The projected decline in monthly payroll additions—potentially dropping from 200,000+ to approximately 60,000—may appear alarming at first glance, but this shift represents a supply constraint rather than weakening demand.

This metric tracks individuals who frequently fill critical positions in low-wage, high-turnover sectors.

The substantial reduction in this workforce pipeline creates ripple effects throughout the economy that business leaders must understand and address proactively.

Key economic consequences

The constrained labor supply, particularly affecting entry-level positions, triggers several interconnected economic dynamics:

  1. Payroll growth appears weaker without signaling recession. The issue isn't diminished hiring intent but rather insufficient available workers. Since payroll figures serve as headline economic metrics, misinterpretation could lead to unnecessary policy adjustments or market reactions.
  2. Wage increases stem from necessity rather than prosperity. Employers across service sectors, logistics, construction, and hospitality face increasing pressure to raise compensation to attract domestic workers. This represents compensatory rather than productivity-driven wage growth and contributes to persistent core inflation.
  3. Service sector inflation persists.

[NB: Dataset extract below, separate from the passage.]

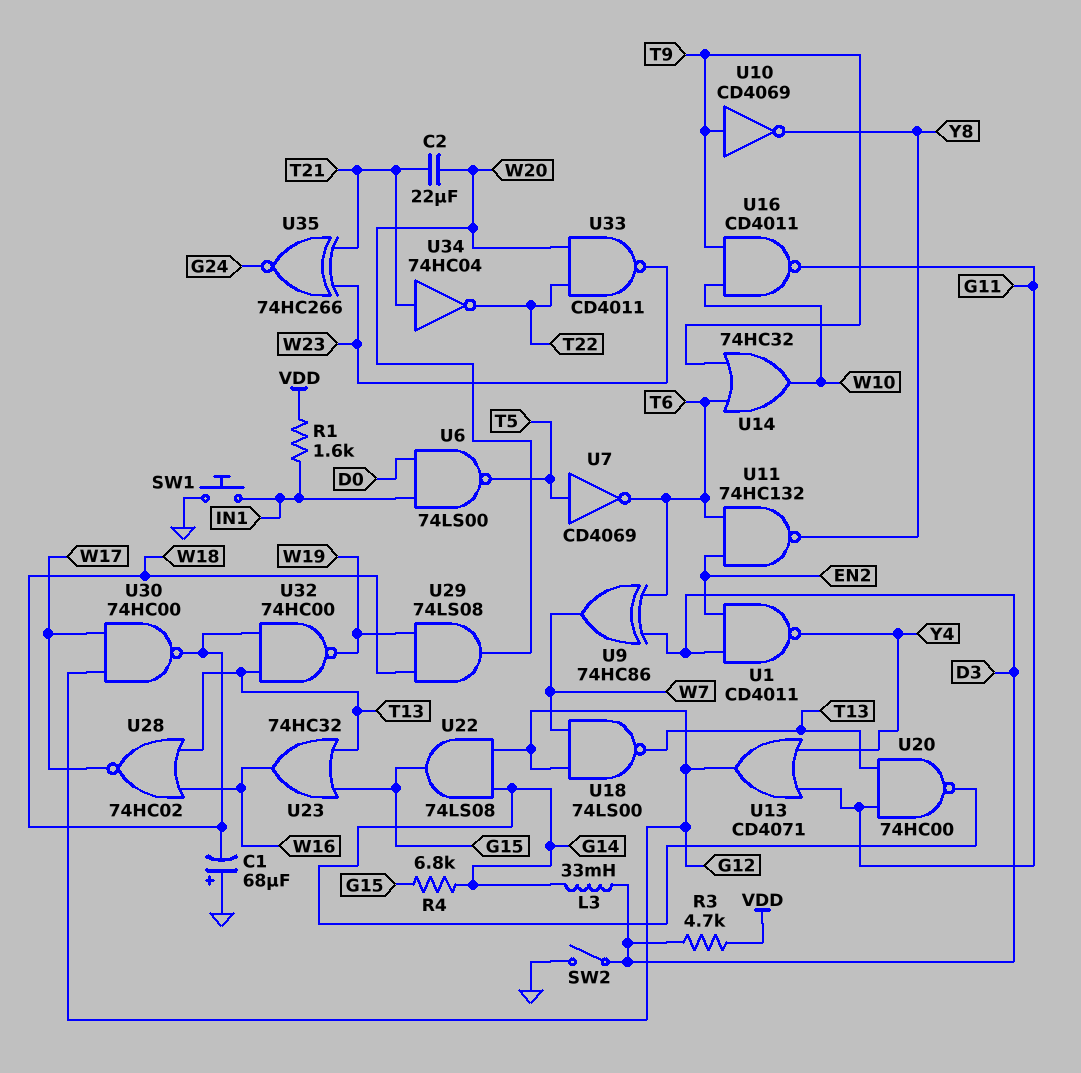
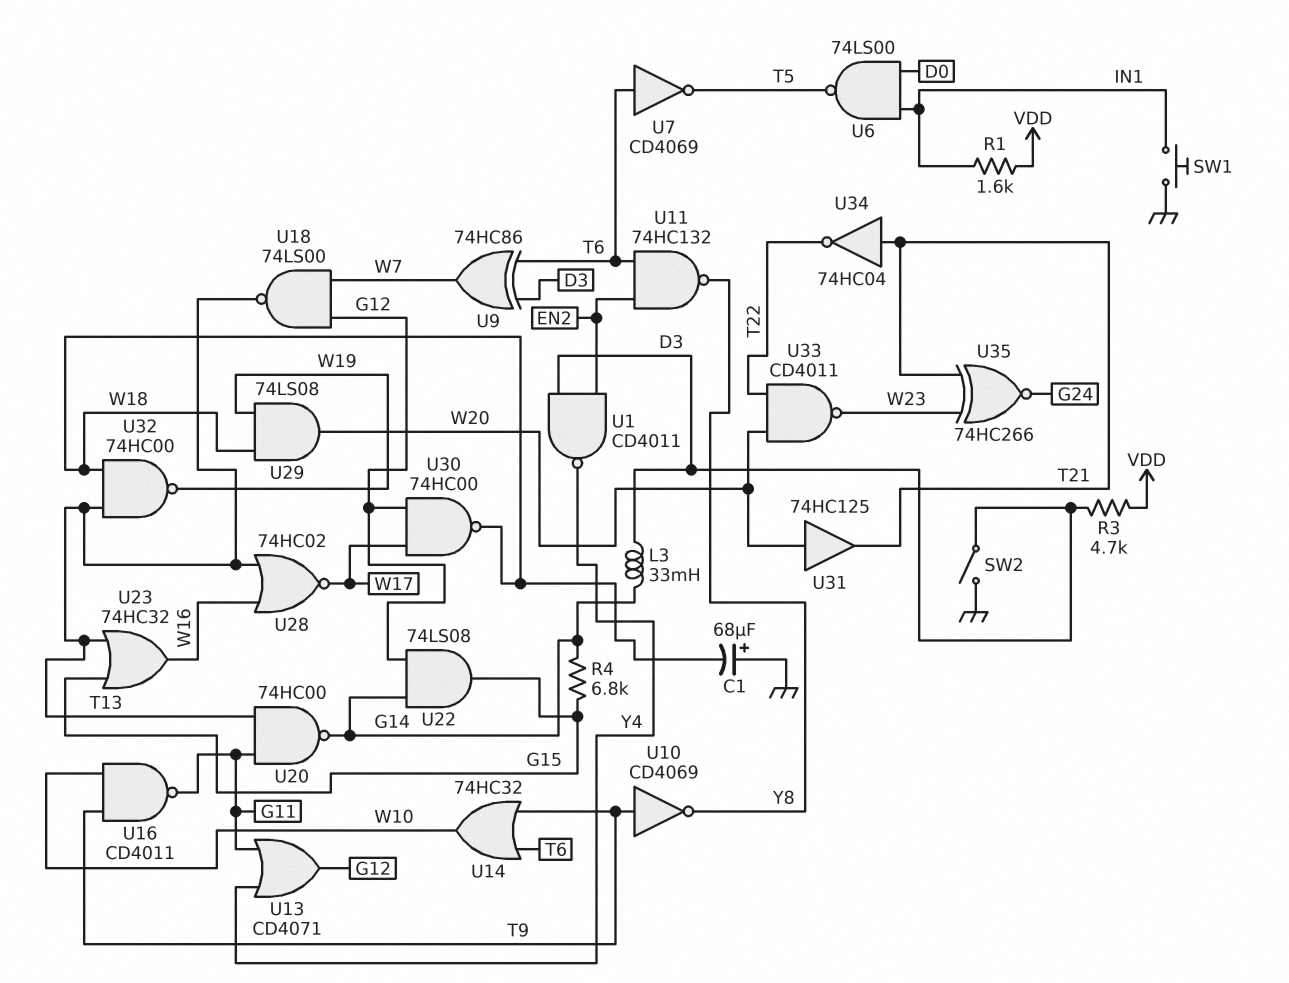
C2: 22uF (T21, W20) -> none
U7: NOT CD4069 (in T5, out T6) -> NOT CD4069 (in T6, out T5)
U31: none -> buffer 74HC125 (in W20, out T21)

Many essential services remain resistant to automation or AI solutions. Labor-intensive operations like hospitality and construction must pass increased wages to consumers through higher prices, maintaining inflationary pressure.
  4. Service quality faces gradual erosion. Organizations unable to sufficiently raise wages due to margin constraints may reduce operating hours, lower quality standards, or increase workloads on existing staff—creating a deterioration in service delivery that occurs alongside otherwise positive economic indicators.

Strategic implications for business leaders

This macroeconomic shift requires operational adaptation. Consider developing comprehensive strategies across these critical domains:

Strategic Area Challenge Recommended Approach
Labor Planning Persistent shortage of entry-level workers Develop scenario-based wage structures and realistic hiring timelines
Pricing Strategy Margin pressure from increased labor costs Evaluate service pricing elasticity and value perception
Customer Experience Service consistency threatened by staffing challenges Balance service design improvements with self-service capabilities
Productivity Wage growth outpacing productivity gains Prioritize process efficiency alongside technological investments

The structural labor constraints, particularly affecting entry-level positions, represent a significant economic factor that will influence wages, profit margins, and inflation trajectories for the next 12-24 months.

Importantly, this challenge cannot be resolved through conventional monetary policy adjustments alone.

Forward-looking opportunities

Organizations that respond strategically can transform this constraint into competitive advantage through three key initiatives:

  1. Implement forward-looking wage modeling. Incorporate labor cost increases into medium-term financial projections for both acquisition and retention. Treat labor as a proactive modeling variable rather than a reactive expense adjustment.
  2. Assess service delivery vulnerability. Identify operations dependent on high-turnover labor (customer support, field service, manual fulfillment) and evaluate delivery capacity under constrained scenarios. Develop "partial automation" strategies combining process redesign with targeted technology implementation.
  3. Develop innovative talent acquisition channels. Conventional recruitment methods might prove ineffective. Establish partnerships with community organizations, language programs, and legal immigration pathways to access underutilized talent pools.

For labor-dependent businesses, declining payroll figures should prompt operational restructuring. The labor market isn't weakening—it's fundamentally transforming. This evolution will impact financial performance regardless of preparation, making proactive adaptation essential for maintaining competitiveness.

Via the USDA, Roughly Half of Hired Crop Farmworkers Lack Legal Immigration Status:

The share of hired crop farmworkers who were not legally authorized to work in the United States grew from roughly 14 percent in 1989–91 to almost 55 percent in 1999–2001; in recent years it has declined to about 40 percent. In 2020–22, 32 percent of crop farmworkers were U.S. born, 7 percent were immigrants who had obtained U.S. citizenship, 19 percent were other authorized immigrants (primarily permanent residents or green-card holders), and the remaining 42 percent held no work authorization. The share of workers who are U.S. born is highest in the Midwest, while the share who are unauthorized is highest in California.